MDPs in Varying Environments

In this section we propose an extension of the MDP concept, where transition probabilities are allowed to vary by time. However, without restrictions, such a model would be too general to establish useful theorems. Therefore we restrict ourselves to cases when the variation over time remains small.

We say that the distance of two transition functions $P$ and $P'$ is $\varepsilon$-small ( $\varepsilon >0$), if $\Vert P(x,a,.) - P'(x,a,.) \Vert _{L_1} \leq \varepsilon$ for all $(x,a)$, i.e., $\sum_y \vert P(x,a,y) - P'(x,a,y) \vert \leq \varepsilon$ for all $(x,a)$ and subscript $L_1$ denotes the $L_1$ norm. (Note that for a given state $x$ and action $a$, $P(x,a,y)$ is a probability distribution over $y \in X$.)

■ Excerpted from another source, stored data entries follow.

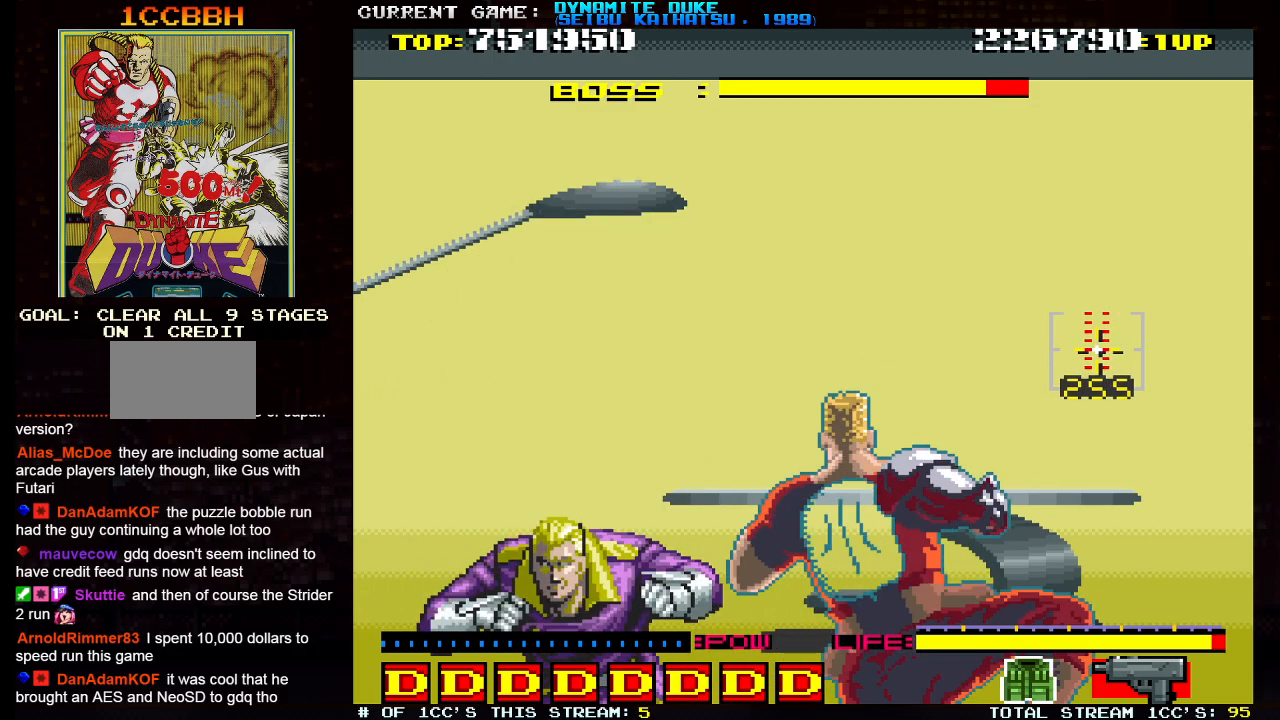
{"buttons": ["CROSS"], "left_stick": "center", "events": [[16, "CROSS", "up"], [67, "CROSS", "down"], [117, "CROSS", "up"], [183, "CROSS", "down"], [217, "CROSS", "up"], [267, "CROSS", "down"], [317, "CROSS", "up"], [367, "CROSS", "down"], [417, "CROSS", "up"], [450, "CROSS", "down"]]}
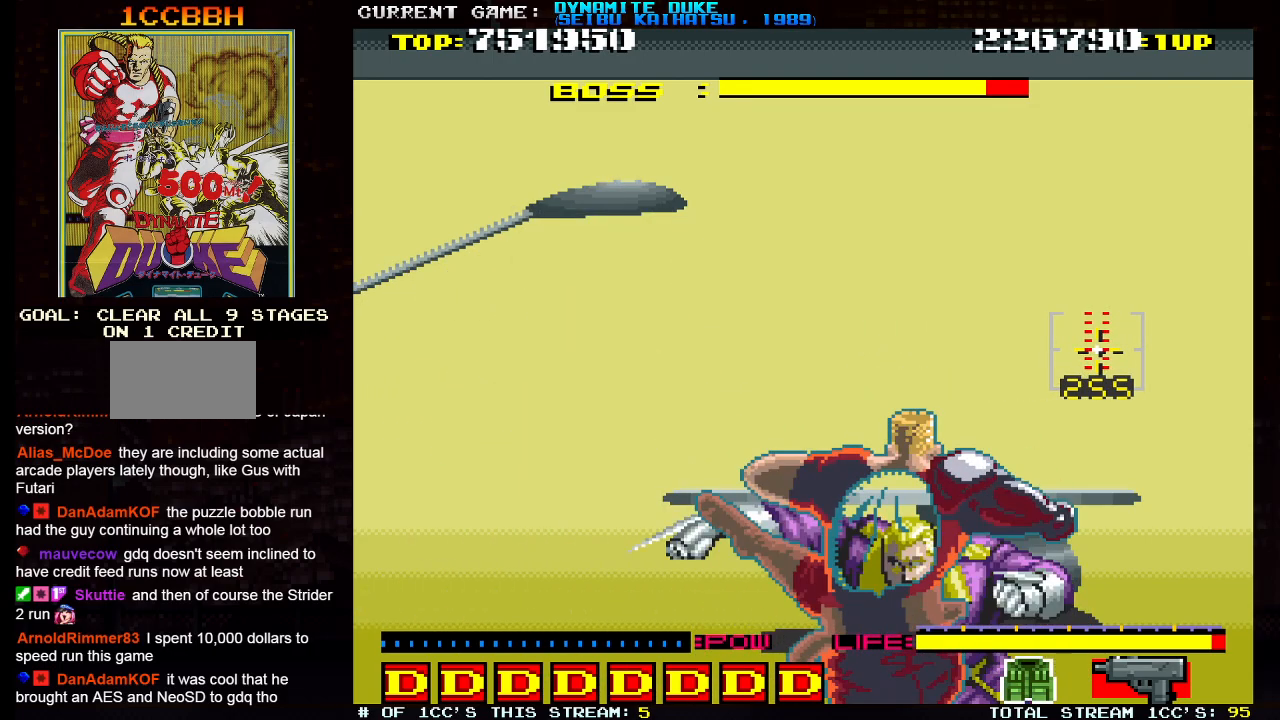
{"buttons": ["CROSS"], "left_stick": "center", "events": [[17, "CROSS", "up"], [50, "CROSS", "down"], [117, "CROSS", "up"], [150, "CROSS", "down"], [201, "CROSS", "up"], [267, "CROSS", "down"], [317, "CROSS", "up"], [351, "CROSS", "down"], [417, "CROSS", "up"], [451, "CROSS", "down"]]}
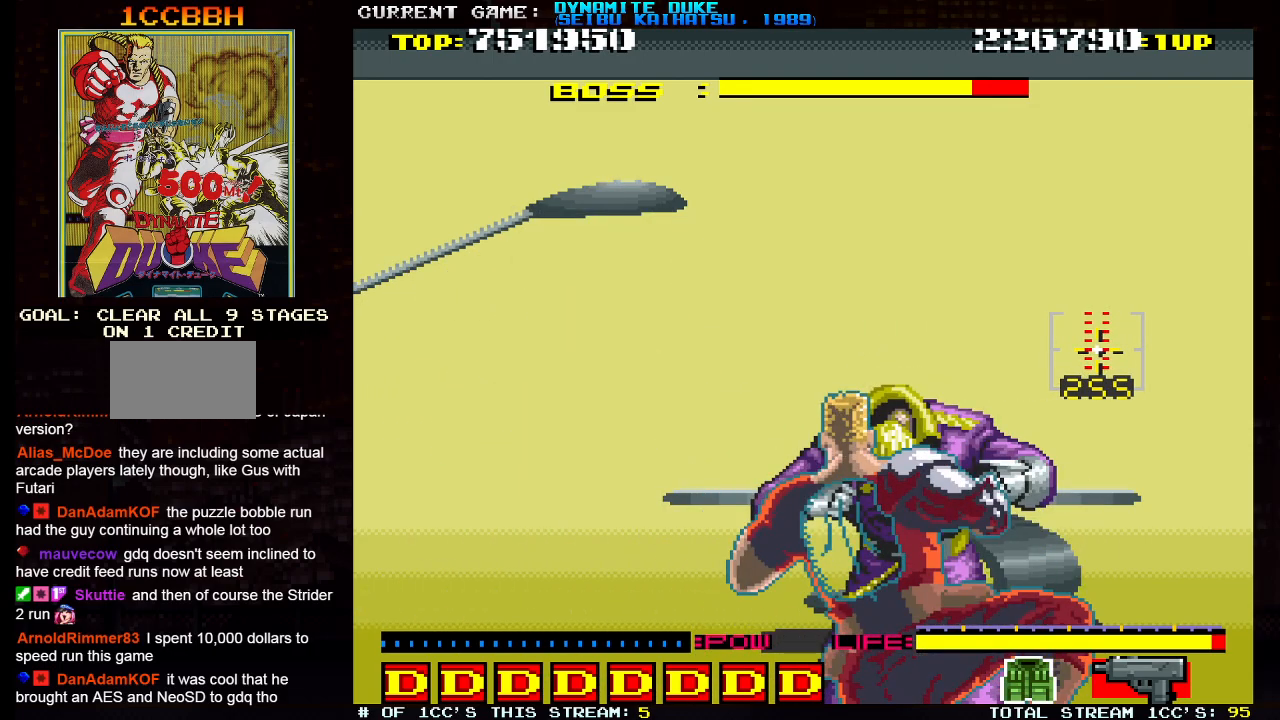
{"buttons": [], "left_stick": "center", "events": [[17, "CROSS", "up"], [50, "CROSS", "down"], [117, "CROSS", "up"], [150, "CROSS", "down"], [200, "CROSS", "up"], [250, "CROSS", "down"], [300, "CROSS", "up"], [350, "CROSS", "down"], [400, "CROSS", "up"], [417, "CROSS", "down"], [484, "CROSS", "up"]]}
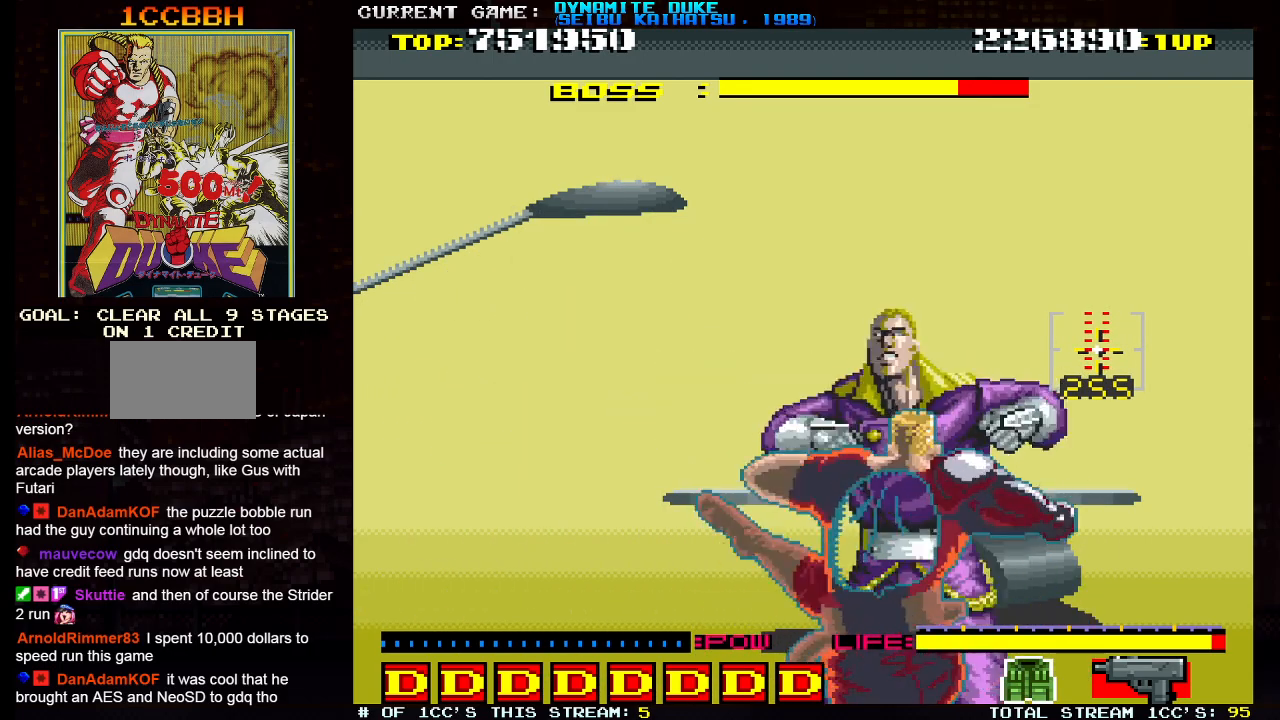
{"buttons": ["CROSS"], "left_stick": "center", "events": [[34, "CROSS", "down"], [84, "CROSS", "up"], [117, "CROSS", "down"], [184, "CROSS", "up"], [234, "CROSS", "down"], [284, "CROSS", "up"], [301, "CROSS", "down"], [367, "CROSS", "up"], [417, "CROSS", "down"], [467, "CROSS", "up"], [501, "CROSS", "down"]]}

A tuple $\langle X, A, \{P_t\}, R \rangle$ is an $\varepsilon$-stationary MDP [Kalmár et al.(1998)] with $\varepsilon >0$, if there exists an MDP $\langle X, A, P, R \rangle$ (called the base MDP) such that the difference of the transition functions $P$ and $P_t$ is $\varepsilon$-small for all $t=1,2,3,\ldots$.

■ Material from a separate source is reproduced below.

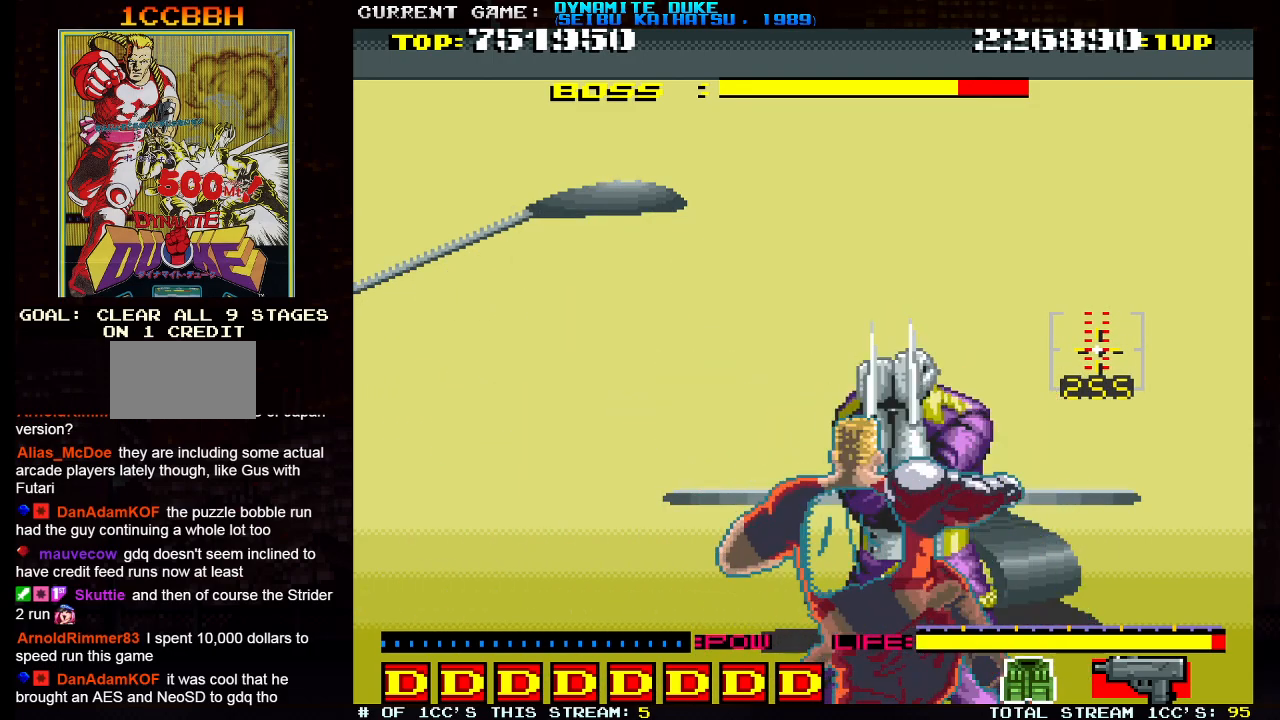
{"buttons": ["CROSS"], "left_stick": "center", "events": [[67, "CROSS", "up"], [100, "CROSS", "down"], [167, "CROSS", "up"], [183, "CROSS", "down"], [250, "CROSS", "up"], [300, "CROSS", "down"], [350, "CROSS", "up"], [384, "CROSS", "down"], [450, "CROSS", "up"], [484, "CROSS", "down"]]}
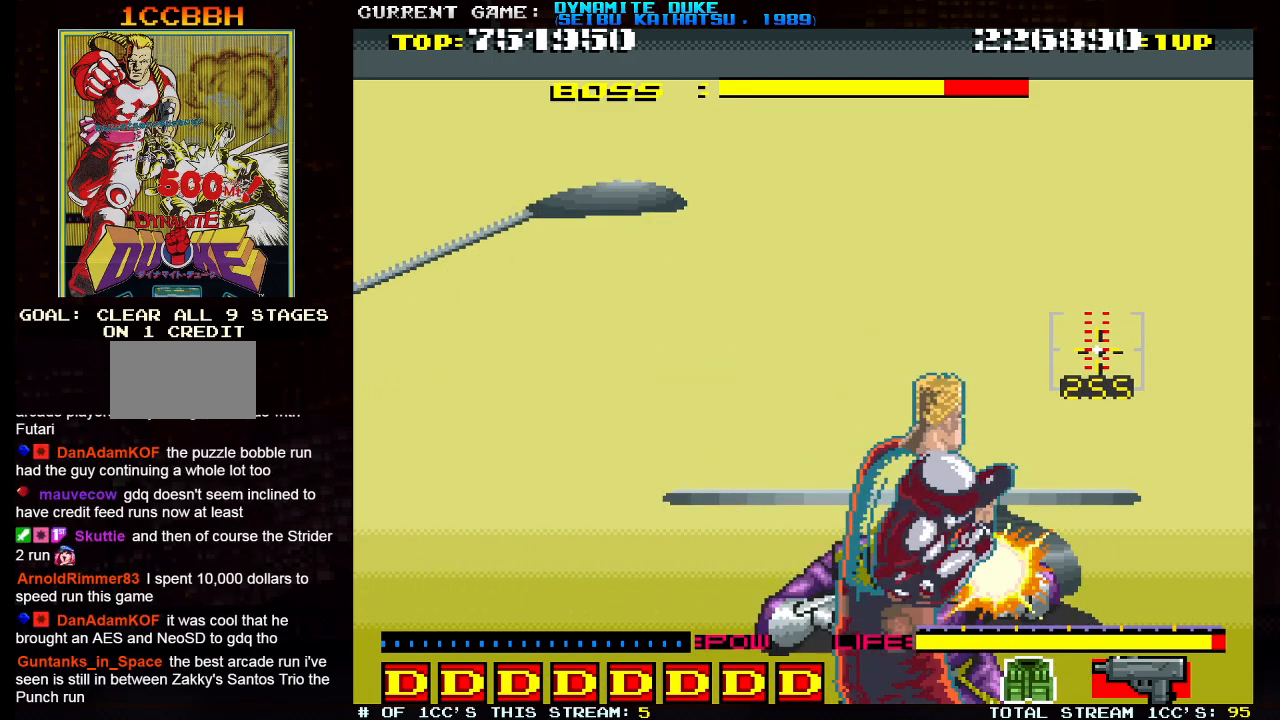
{"buttons": [], "left_stick": "down", "events": [[50, "CROSS", "up"], [84, "CROSS", "down"], [134, "CROSS", "up"], [184, "CROSS", "down"], [251, "CROSS", "up"], [267, "CROSS", "down"], [334, "CROSS", "up"], [434, "left_stick", "down"]]}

The simplest example of an $\varepsilon$-MDP is possibly an ordinary MDP, superimposed by additive noise in its transition function as $P'(x,a,y) = P(x,a,y) + \delta$ in each step, where $\delta$ is a small amount of noise. A more general case will be discussed within the event-learning framework.

In the ordinary MDP model, the dynamic programming operator $T$ is used to find the optimal value function $V^*$. $T$ at time step $t$ is given by

$$[T_tV](x) = \max_a \sum_y P_t(x,a,y) \left( R(x,a,y) + \gamma V(y) \right).$$ (4)

Of course, the iteration $V_{t+1} = T_t V_t$ does not necessarily have a fixed point. The most that we can expect to find is a close approximation of the optimal value function of the base MDP, i.e., a $\hat{V}$ such that $\Vert\hat{V} - V^*\Vert < \varepsilon '$ with some $\varepsilon '>0$.¹

In Section 3.2 we show that such an approximation with $\varepsilon ' \propto \varepsilon$ can be found (Theorem 3.3).